Habitat partagé : exemple de la maison “Le Peulet” à Toulouse
À Toulouse, la maison “Le Peulet”, portée depuis 2015 par une association de familles, accueille six adultes autistes de plus de 50 ans. Chacun dispose d’une chambre privée, les espaces de vie sont mutualisés. La plupart ont connu de longues périodes d’isolement ou des ruptures de parcours. Ici, la stabilité, la collaboration quotidienne (courses, cuisine…) et la présence d’accompagnants formés à l’autisme (3 professionnels pour 6 résidents) sont vécus comme de véritables leviers de progrès. L’un des points forts souvent signalés : la réduction du stress lié à l’isolement, mais aussi une montée en compétences sociales, même tardive.

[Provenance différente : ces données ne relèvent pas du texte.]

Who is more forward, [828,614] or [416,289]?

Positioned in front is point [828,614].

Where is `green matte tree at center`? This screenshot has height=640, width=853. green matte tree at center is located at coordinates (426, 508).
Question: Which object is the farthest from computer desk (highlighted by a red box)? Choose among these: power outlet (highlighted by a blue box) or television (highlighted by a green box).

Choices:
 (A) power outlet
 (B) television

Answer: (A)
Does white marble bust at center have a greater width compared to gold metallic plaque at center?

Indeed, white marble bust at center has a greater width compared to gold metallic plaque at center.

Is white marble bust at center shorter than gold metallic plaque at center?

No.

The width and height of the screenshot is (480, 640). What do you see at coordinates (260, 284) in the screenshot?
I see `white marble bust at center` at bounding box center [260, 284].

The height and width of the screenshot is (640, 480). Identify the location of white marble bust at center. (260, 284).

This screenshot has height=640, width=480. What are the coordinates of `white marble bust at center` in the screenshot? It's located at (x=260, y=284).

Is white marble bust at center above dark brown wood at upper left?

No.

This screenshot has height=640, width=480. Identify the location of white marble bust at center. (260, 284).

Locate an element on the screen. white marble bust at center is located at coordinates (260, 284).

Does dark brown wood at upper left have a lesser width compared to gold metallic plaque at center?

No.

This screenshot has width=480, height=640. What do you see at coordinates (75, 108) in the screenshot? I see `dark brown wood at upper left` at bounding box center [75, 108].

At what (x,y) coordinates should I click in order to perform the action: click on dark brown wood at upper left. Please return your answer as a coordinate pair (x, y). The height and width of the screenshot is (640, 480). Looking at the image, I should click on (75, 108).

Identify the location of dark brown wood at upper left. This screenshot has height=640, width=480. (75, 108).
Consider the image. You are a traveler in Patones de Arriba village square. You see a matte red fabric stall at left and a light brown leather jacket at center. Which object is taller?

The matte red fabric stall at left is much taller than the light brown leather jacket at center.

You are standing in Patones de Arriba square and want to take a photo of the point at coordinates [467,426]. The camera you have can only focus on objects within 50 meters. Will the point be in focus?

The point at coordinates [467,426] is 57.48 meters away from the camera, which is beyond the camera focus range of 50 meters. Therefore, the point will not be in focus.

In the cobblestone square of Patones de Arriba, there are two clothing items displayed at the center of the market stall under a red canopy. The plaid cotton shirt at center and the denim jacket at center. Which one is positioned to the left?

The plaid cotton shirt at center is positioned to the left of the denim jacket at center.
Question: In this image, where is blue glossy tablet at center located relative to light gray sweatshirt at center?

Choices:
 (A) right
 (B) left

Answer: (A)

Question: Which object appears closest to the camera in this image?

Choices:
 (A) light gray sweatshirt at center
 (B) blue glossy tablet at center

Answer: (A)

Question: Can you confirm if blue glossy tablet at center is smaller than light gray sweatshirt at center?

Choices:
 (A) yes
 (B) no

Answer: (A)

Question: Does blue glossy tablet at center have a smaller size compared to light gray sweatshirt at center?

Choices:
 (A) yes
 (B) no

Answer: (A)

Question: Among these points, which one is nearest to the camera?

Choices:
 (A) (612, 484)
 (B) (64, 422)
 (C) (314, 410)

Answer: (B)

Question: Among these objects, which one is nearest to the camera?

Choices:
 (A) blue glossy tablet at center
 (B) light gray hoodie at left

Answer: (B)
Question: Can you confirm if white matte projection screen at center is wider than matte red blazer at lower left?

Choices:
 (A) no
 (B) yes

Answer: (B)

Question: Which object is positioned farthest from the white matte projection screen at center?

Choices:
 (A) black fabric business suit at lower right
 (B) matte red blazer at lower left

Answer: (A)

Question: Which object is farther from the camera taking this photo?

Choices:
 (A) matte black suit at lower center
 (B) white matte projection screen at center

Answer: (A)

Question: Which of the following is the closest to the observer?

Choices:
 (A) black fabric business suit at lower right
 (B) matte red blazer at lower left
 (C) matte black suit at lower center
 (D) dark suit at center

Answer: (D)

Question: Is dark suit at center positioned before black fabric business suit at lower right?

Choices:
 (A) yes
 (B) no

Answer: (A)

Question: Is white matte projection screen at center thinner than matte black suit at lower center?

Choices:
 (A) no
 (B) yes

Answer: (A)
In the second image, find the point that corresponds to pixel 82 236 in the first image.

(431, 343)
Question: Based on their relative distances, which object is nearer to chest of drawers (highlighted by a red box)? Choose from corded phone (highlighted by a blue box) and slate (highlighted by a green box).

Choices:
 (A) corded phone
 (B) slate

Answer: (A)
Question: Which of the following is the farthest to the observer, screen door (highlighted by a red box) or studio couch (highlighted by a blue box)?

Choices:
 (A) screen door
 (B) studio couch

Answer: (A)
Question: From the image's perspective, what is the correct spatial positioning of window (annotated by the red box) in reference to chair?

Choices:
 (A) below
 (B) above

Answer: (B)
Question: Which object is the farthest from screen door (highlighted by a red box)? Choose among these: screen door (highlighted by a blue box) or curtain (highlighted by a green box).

Résidence inclusive “Habitat et Humanisme – Lou Papagai” à Blagnac
À Blagnac, la résidence inclusive “Lou Papagai”, animée par Habitat et Humanisme, accueille près d’une dizaine de seniors présentant divers handicaps – dont l’autisme. Chaque résident occupe un appartement individuel, avec des espaces communs en libre accès : salle polyvalente, jardin, atelier cuisine. Les locataires bénéficient d’une animation coordonnée par un référent, mais restent libres de participer ou non. Ici, c’est l’appel du “vivre chez soi sans rester seul” qui structure la dynamique. Points marquants relevés : maintien maximal de l’autonomie, accès facilité aux services de la commune (bibliothèque, transport, commerce), et souplesse pour moduler l’accompagnement (interventions à la demande, programme personnalisé).
Mais il faut le souligner : certains résidents autistes évoquent aussi la difficulté à s'intégrer dans le voisinage plus “ordinaire”, surtout si l’environnement manque de sensibilisation au handicap invisible.